Single by Neil Diamond

from the album The Jazz Singer soundtrack
- B-side: "Acapulco"
- Released: October 1980
- Recorded: 1980
- Genre: Pop, soft rock
- Length: 3:40
- Label: Capitol
- Songwriters: Neil Diamond; Gilbert Bécaud;
- Producer: Bob Gaudio

Neil Diamond singles chronology
| "Dancing in the Street" (1980) | "Love on the Rocks" (1980) | "Hello Again" (1981) |

= Love on the Rocks (song) =

"Love on the Rocks" is a song written by Neil Diamond and Gilbert Bécaud that appeared in the 1980 film The Jazz Singer and was performed by Diamond on the soundtrack album to the film. It was also released as a single and reached No. 2 on the Billboard Hot 100 for three weeks in January 1981. The song also made it to No. 3 on the Billboard Adult Contemporary chart. Billboard rated it as the 26th pop single overall for 1981. It was a moderate hit in the UK, reaching No. 17.

Professional ratings
Review scores
| Source | Rating |
| Billboard | (unrated) |

==Background and recording==
"Love on the Rocks" was one of five collaborations between Diamond and Bécaud for The Jazz Singer. It began as "a bit of a lark", a "reggae-tinged" number called "Scotch on the Rocks" for Bécaud's drink of choice. (A demo recording of this version was released on Diamond's career retrospective In My Lifetime in 1997.) The writers saw its potential and it was rewritten as a more serious ballad.

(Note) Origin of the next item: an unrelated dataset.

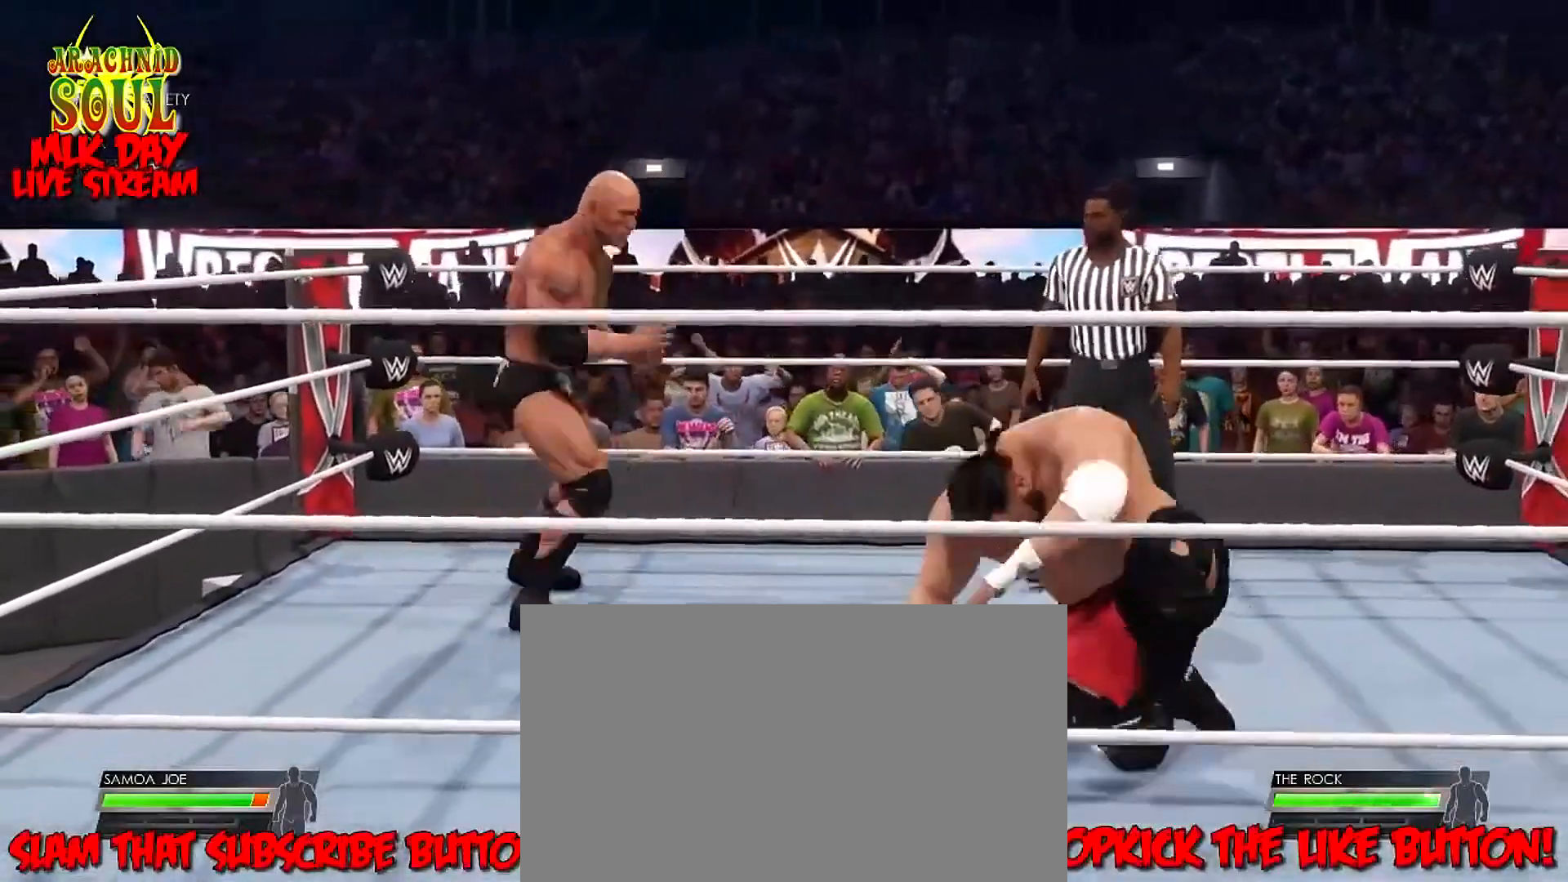
{"buttons": ["L2", "L3"], "left_stick": "down-right", "right_stick": "center", "events": [[67, "left_stick", "center"], [184, "left_stick", "down-right"], [267, "L3", "down"], [301, "L2", "down"]]}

In The Jazz Singer, English actor and singer Paul Nicholas, playing a loutish Billy Idol-like singer, performs a punk/new wave version of the song to the chagrin of Diamond's character, Jess Rubin.

==Reception==
Billboard critic Vicki Pipkin called "Love on the Rocks" a "powerful ballad in true Diamond style." Billboard also called the song "one of Diamond's more powerful readings" and "a beautiful ballad featuring Diamond's patented smoky vocals." Record World said it has "enough drama and tension in each line to fill an entire album." Neil Diamond biographer Laura Jackson describes the lyrics as taking "a sometimes cynical look at a man who is trapped in a relationship and is disillusioned with life." AllMusic critic Johnny Loftus called it a "lite FM favorite" and "classic, raw-throated Neil." Author T. Mike Childs rated it as a "terrific" ballad. Pittsburgh Press music editor Carl Apone claimed that Diamond was at his best in The Jazz Singer in the songs "Hello Again" and "Love on the Rocks."

==Personnel==
- Neil Diamond – guitar, lead vocals
- Richard Bennett – acoustic and electric guitar
- Reinie Press – bass
- Dennis St. John – drums
- King Errisson – percussion
- Alan Lindgren – synthesizer, piano, orchestra arrangements and conductor
- Tom Hensley – keyboards

==Charts==

===Weekly charts===

| Chart (1980–1981) | Peak position |
|---|---|
| Australia KMR | 29 |
| Belgium (Ultratop 50 Flanders) | 12 |
| Canada RPM Top Singles | 11 |
| Germany (GfK) | 70 |
| Ireland (IRMA) | 10 |
| Netherlands (Single Top 100) | 26 |
| New Zealand (Recorded Music NZ) | 32 |
| South Africa (Springbok) | 1 |
| Switzerland (Schweizer Hitparade) | 9 |
| UK Singles (Official Charts) | 17 |
| US Billboard Hot 100 | 2 |
| US Adult Contemporary (Billboard) | 3 |
| US Cash Box Top 100 | 4 |

===Year-end charts===

| Chart (1980) | Rank |
|---|---|
| US Cash Box | 74 |

| Chart (1981) | Rank |
|---|---|
| South Africa | 7 |
| US Billboard Hot 100 | 26 |

==Certifications==

| Region | Certification | Certified units/sales |
| United Kingdom (BPI) | Silver | 200,000^{‡} |
^{‡} Sales+streaming figures based on certification alone.

==Later interpretations==
Soon after the release of the Diamond recording, "Love on the Rocks" was covered by Millie Jackson on her 1981 album Just a Lil' Bit Country, and Gladys Knight performed the number on the Tom Jones show, a rendition released on the album Great Solo Performances by Guest Artists from the Tom Jones Show, Vol. 1 in 1997. Co-writer Bécaud recorded the song in French as "L'Amour est mort" on his 1981 eponymous album. Markku Aro covered the song in Finnish as "Sateinen katu" on his 1981 album Mun suothan tulla vierees sun. The Darkness paid tribute to Diamond's "Love on the Rocks" with their own 2003 song "Love on the Rocks with No Ice".